It’s hard to imagine a children’s television special that has seemingly affected the popularity and patronage of a consumer product line than A Charlie Brown Christmas. The special is perhaps one of the most loved animated children’s specials ever produced.
The TV series created by Charles M. Schulz was much sought after by the 1965 television audiences in a way no other children’s program had ever been. It was so successful that it boosted the career of cartoonist Charles Schulz to launch a merchandising empire that raked in $1 billion in sales annually.
The production of Aluminum Christmas trees
Artificial Christmas trees have existed in one form or another for nearly 150 years. In 1955, the Modern Coatings Company of Chicago obtained a patent for an aluminum Christmas tree which, after production, was quite expensive.
However, in December 1958, the toy sales manager of the Aluminum Specialty Company, Tom Gannon, spotted one of the Modern Coatings trees at a Ben Franklin store in Chicago. Gannon bought the tree and took it to Aluminum Specialty’s headquarters in Manitowoc, Wisconsin. The company redesigned the tree to include foil needles at a cheaper production cost of less than $12.
The Aluminum Specialty tree was unveiled at the American Toy Fair in March 1959. It was an immediate success as orders poured in, with all 10,000 trees it produced sold for around $25 each. The company’s progress was the beginning of the growth of the aluminum Christmas tree market.
An idea from ‘A Charlie Brown Christmas’ destroyed the Aluminum Christmas Trees Market
A lot of the message passed across in A Charlie Brown Christmas was at the expense of the aluminum tree industry. This is particularly seen in a part of the animation where Charlie Brown reveals that he is worried about the true meaning of Christmas, and Lucy, another character, replies, “Let’s face it. We all know that Christmas is a big commercial racket. It’s run by a big eastern syndicate, you know.”
The dialogue between the two characters, which was meant to be a joke, became the turning point for millions of Americans who reflected and began to question their traditional Christmas value. Also, another instance came on the TV special where Charlie Brown and Linus, in their search for the perfect Christmas tree, were met with a cold display of aluminum trees. Charlie chose a fresh Christmas tree instead of the metallic version. “This little green one here seems to need a home,” he tells Linus.

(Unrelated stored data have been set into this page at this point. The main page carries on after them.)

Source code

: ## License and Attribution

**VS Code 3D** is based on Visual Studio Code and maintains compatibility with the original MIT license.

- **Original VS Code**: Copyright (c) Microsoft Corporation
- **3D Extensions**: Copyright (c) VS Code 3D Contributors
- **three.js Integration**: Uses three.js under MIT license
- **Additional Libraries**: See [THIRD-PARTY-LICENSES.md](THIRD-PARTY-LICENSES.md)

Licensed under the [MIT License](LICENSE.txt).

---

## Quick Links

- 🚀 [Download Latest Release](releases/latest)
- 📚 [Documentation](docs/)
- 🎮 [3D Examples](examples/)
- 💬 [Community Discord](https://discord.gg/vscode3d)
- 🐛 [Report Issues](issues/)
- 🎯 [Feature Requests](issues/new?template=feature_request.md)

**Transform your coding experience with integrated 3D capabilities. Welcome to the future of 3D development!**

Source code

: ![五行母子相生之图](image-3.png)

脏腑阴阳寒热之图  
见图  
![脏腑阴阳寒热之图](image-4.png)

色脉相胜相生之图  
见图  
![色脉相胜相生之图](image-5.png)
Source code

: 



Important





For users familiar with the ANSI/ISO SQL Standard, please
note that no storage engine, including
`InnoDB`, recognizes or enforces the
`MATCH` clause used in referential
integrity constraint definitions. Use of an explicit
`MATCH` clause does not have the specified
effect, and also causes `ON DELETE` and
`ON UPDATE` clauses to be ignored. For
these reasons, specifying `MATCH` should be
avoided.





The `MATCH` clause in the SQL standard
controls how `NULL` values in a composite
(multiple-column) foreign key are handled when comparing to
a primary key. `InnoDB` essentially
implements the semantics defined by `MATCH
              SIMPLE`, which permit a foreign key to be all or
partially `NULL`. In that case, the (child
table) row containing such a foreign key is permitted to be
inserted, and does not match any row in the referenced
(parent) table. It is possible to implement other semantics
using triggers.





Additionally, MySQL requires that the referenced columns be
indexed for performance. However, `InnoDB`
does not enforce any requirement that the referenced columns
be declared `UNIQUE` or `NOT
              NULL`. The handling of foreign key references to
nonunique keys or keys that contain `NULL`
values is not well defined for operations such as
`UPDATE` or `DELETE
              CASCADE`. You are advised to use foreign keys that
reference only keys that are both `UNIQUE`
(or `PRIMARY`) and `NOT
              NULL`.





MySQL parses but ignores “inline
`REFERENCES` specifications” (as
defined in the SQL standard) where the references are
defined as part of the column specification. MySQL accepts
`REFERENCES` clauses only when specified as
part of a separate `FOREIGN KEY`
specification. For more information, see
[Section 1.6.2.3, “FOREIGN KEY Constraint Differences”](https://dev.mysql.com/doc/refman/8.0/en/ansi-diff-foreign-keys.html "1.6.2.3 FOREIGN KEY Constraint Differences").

Charlie Brown’s choice of a natural Christmas tree ultimately led to the decline of the aluminum version because his tree was a representation of the lost value of an American Christmas.
The Aluminum Christmas Tree Market crashed
The public reception and critical response to A Charlie Brown Christmas movie were all-encompassing, leading to the gradual death of the aluminum Christmas tree manufacturing companies as it became evident that they were no longer needed.
While the company was downsizing, a business group came up with the idea of new plastic trees with lifelike polyethylene needles and pumped their product into the market. People chose the plastic Christmas tree over the aluminum, and this marked the end of the aluminum tree market.